- WHAT TO DO:
1. Using the passage on cross-shelf transport in July 2009, decide whether each statement agrees with it. Answer yes or no for each, and quote the deciding words of the passage. (a) River flow during 2009 was lower than average. (b) Two cyclonic eddies were located in the northeastern GoM during July 2009. (c) Persistent winds drove the river plume westward.
2. Please carry on the passage on cross-shelf transport in July 2009, starting right after its final sentence.

The EOF analysis suggests that organic production associated with freshwater input is the primary driver of variability in the open ocean dataset (Figure S9). This is due to cross-shelf transport events like the one that occurred in July 200924,39,40,41,42, when low pCO2 and low salinity water extended from the coast, beyond the shelf break, and greater than 300 km offshore (Fig. 7). River flow during 2009 was higher than average (220,000 m3 s−1 compared to an annual average of 174,000 ± 32,800 m3 s−1 (https://rivergages.mvr.usace.army.mil/; station 01100Q)). Persistent winds drove coastal surface currents and the river plume upcoast (eastward) and offshore (https://pong.tamu.edu; https://tabs.gerg.tamu.edu, Buoy R) (Figure S13), causing low-salinity and low CO2 freshwater discharge to pool within the north central and northeastern GoM43,44. Sea surface height anomalies obtained from the Colorado Center for Astrodynamics Research (CCAR) reveal two cyclonic eddies located in the northeastern GoM during July 2009 (Figure S14). These eddies, which have − 30 cm and − 20 cm sea surface height anomalies at the eddy core, are located along the boundary of the prominent anticyclonic eddy shedding off the Loop Current. As these eddies impinge on the continental shelf, they enhance cross-shelf exchange by transporting coastal waters seaward45,46. Cross-shelf transport of nutrient-rich coastal waters in July 2009 also led to anomalously high chlorophyll and organic matter concentrations, and low DIC in the oligotrophic open ocean24,40,41.

[Recorded data]
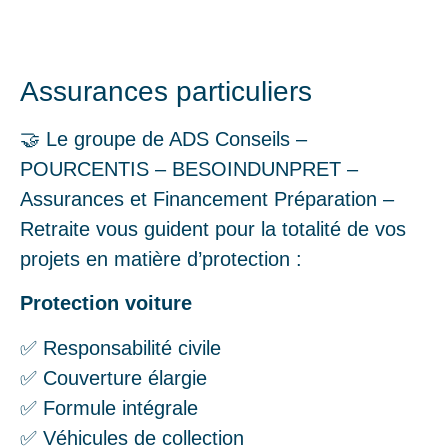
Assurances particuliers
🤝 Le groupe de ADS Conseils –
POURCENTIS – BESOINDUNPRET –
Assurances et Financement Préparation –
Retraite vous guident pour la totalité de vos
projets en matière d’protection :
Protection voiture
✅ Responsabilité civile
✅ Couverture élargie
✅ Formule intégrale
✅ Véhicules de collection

* * *

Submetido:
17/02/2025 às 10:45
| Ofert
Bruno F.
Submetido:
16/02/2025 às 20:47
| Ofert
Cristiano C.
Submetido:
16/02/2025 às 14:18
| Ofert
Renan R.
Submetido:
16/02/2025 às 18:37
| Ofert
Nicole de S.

- ANSWERS IN ORDER:
1.
(a) No: "River flow during 2009 was higher than average"
(b) Yes: "reveal two cyclonic eddies located in the northeastern GoM during July 2009"
(c) No: "drove coastal surface currents and the river plume upcoast (eastward) and offshore"

2.
Open ocean GoM waters are typically a summertime source of CO2 to the atmosphere, but this combination of physical processes can cause tens of thousands of square kilometers of the open ocean GoM to serve as a CO2 sink. Underway data in this study show average open ocean pCO2 during July 2009 (362 ± 56 µatm) is lower than for all months of July combined (391 ± 48 µtam), though not significantly different (Fig. 2). The patches of low pCO2 and low salinity water in the area persisted through August and dissipated by October, indicating that the effects of these combined processes (high river flow, offshore currents, and eddy activity) on open ocean surface water CO2 took about 1–2 months after peak spring river flow to develop and lasted approximately three months. Processes that enhance exchange at the shelf break can therefore transport low salinity, low CO2 and potentially nutrient-rich water associated with the Mississippi-Atchafalaya Rivers hundreds of kilometers offshore, enhance CO2 variability in the open ocean, and have the potential to impact north-central GoM open ocean ecosystems.
The chemical characteristics and spatial extent of the Loop Current also influence open ocean CO2 variability. Xue et al.27 classified the Loop Current as a strong, year-round CO2 sink. In contrast, underway CO2 measurements in this study show that waters within and just north of the Yucatan Strait are a weak annual source of CO2 to the atmosphere (Figure S6). Intrusion of the Loop Current into the northern GoM can also entrain Mississippi-Atchafalaya River discharge, enhance cross-shelf exchange and transport low CO2 and low DIC coastal water to the interior basin and out through the Florida Strait. Hence, spatial variability in the extension of the Loop Current as well as seasonal and interannual carbonate chemistry variability on the shelf, will influence the GoM open ocean inorganic carbon budget and the source water supplied to coral reefs of the Florida Reef Tract.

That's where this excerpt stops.